• AUFGABE 1
Nennen Sie alle Dinge, die die Schweiz laut dem Zitat der Berner Suchtbeauftragten im Text über den Konsumraum in Chur hat.
• AUFGABE 2
Übertragen Sie aus dem Text über den Konsumraum in Chur wortgetreu die Passage, die mit den Worten „Ein Konsumraum mit“ einsetzt und mit „im öffentlichen Raum.“ schließt.

Ein Konsumraum mit angegliederter Kontakt- und Anlaufstelle sei deshalb überfällig. «Chur ist hier auf halbem Weg stehen geblieben», so Degiacomi weiter. Mit diesem Angebot erhoffen sich die Behörden eine starke Eindämmung der Szene im öffentlichen Raum.

Wurden im August 2022 noch zehn Spritzen pro Woche gefunden, waren es ein Jahr später bereits 90. Auch die Zahl der Obdachlosen in der Stadt verdreifachte sich seit Januar 2022. Im August dieses Jahres waren es knapp über 40 Personen ohne festen Wohnsitz in der Kantonshauptstadt.

Das Schweizer Konzept mit Konsumraum und Anlaufstelle funktioniere und werde bereits international kopiert, sagte etwa die Suchtbeauftragte der Stadt Bern Julia Joos. «Wir haben Uhren und Schokolade - und wir haben Kontakt- und Anlaufstellen.»

• DATENSATZINHALT

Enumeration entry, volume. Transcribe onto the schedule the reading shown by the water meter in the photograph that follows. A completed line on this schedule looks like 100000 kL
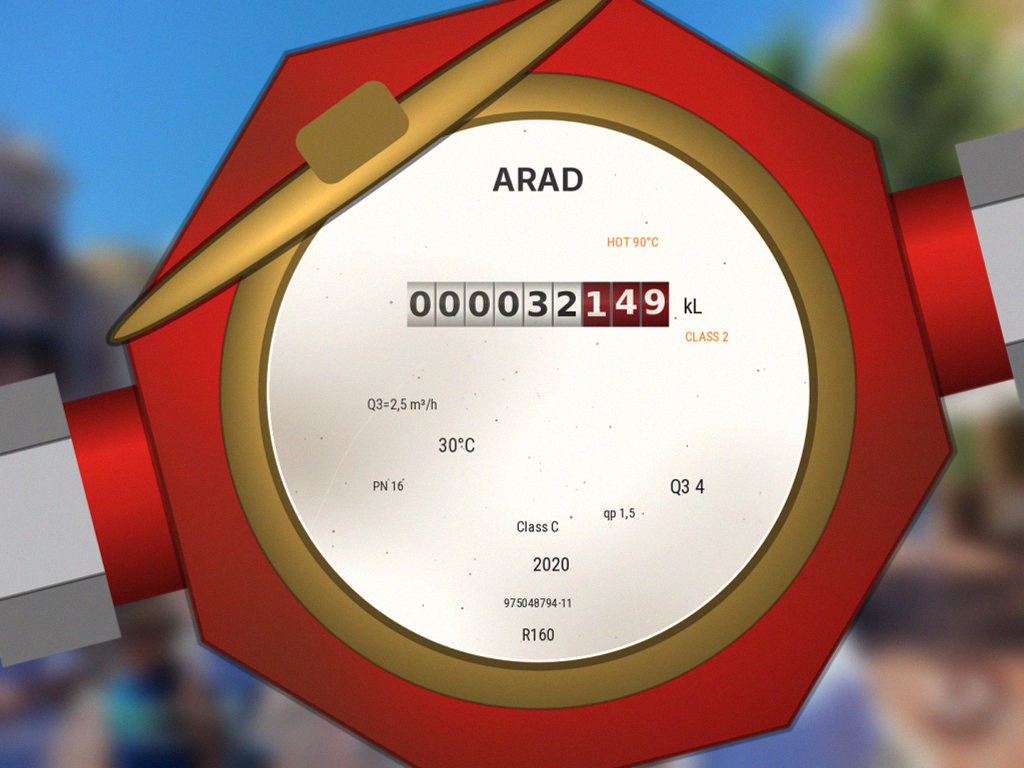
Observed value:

• ANTWORT 1
Uhren, Schokolade, Kontakt- und Anlaufstellen

• ANTWORT 2
Ein Konsumraum mit angegliederter Kontakt- und Anlaufstelle sei deshalb überfällig. «Chur ist hier auf halbem Weg stehen geblieben», so Degiacomi weiter. Mit diesem Angebot erhoffen sich die Behörden eine starke Eindämmung der Szene im öffentlichen Raum.